● What is being asked: From the records below, take each line where the string "download" shows up and copy it.

● Input records:
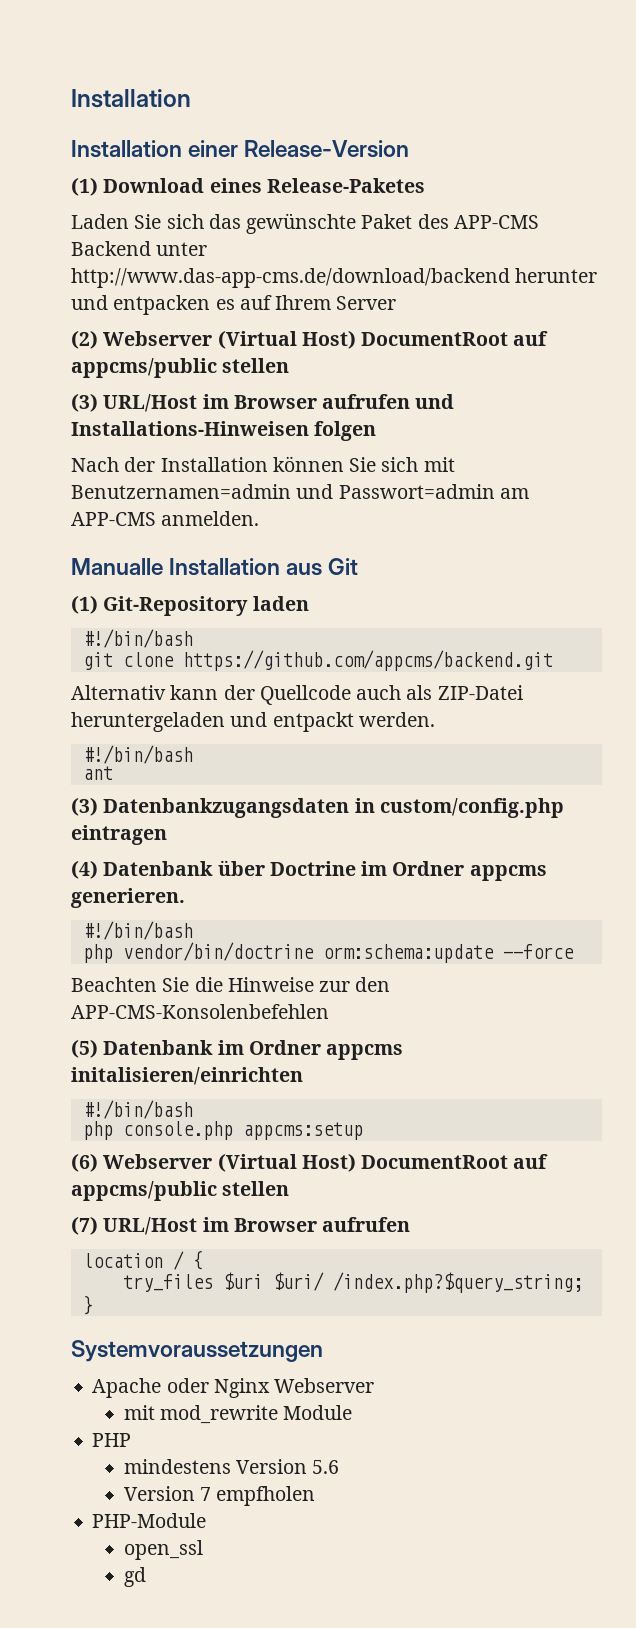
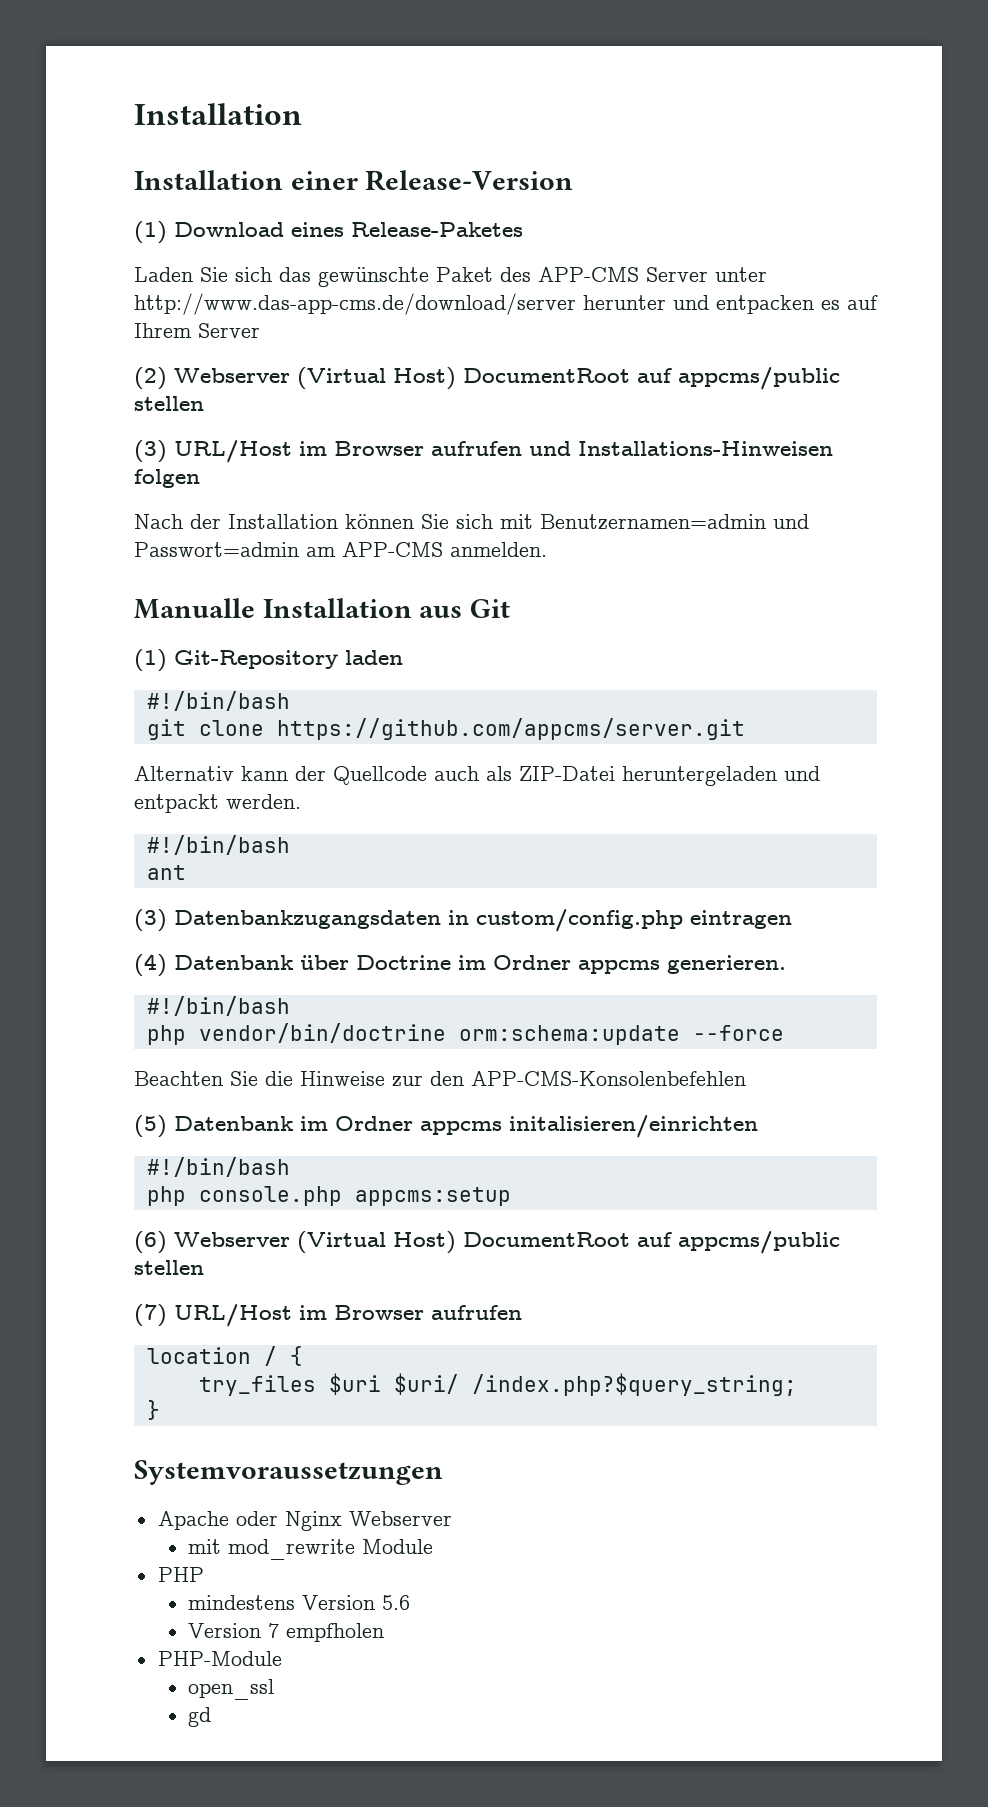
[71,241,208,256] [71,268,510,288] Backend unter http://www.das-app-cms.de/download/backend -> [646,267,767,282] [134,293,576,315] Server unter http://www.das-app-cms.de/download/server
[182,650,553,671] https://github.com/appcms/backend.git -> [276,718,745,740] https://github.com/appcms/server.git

==

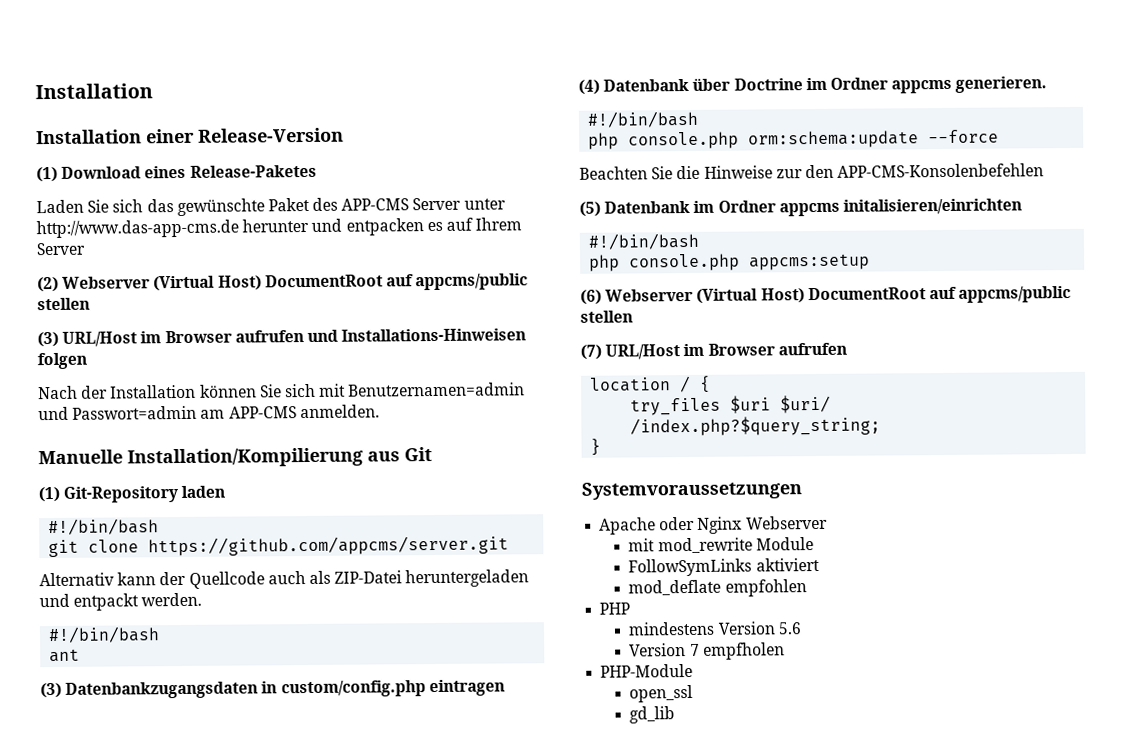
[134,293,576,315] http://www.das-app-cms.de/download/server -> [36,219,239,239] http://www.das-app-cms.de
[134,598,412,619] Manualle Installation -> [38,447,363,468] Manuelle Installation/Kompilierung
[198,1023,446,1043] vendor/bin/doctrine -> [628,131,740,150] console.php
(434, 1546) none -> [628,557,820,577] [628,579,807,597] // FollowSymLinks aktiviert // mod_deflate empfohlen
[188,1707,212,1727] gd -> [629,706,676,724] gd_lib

● Solution for this problem:
[71,241,208,256] [71,268,510,288] Backend unter http://www.das-app-cms.de/download/backend -> [646,267,767,282] [134,293,576,315] Server unter http://www.das-app-cms.de/download/server
[134,293,576,315] http://www.das-app-cms.de/download/server -> [36,219,239,239] http://www.das-app-cms.de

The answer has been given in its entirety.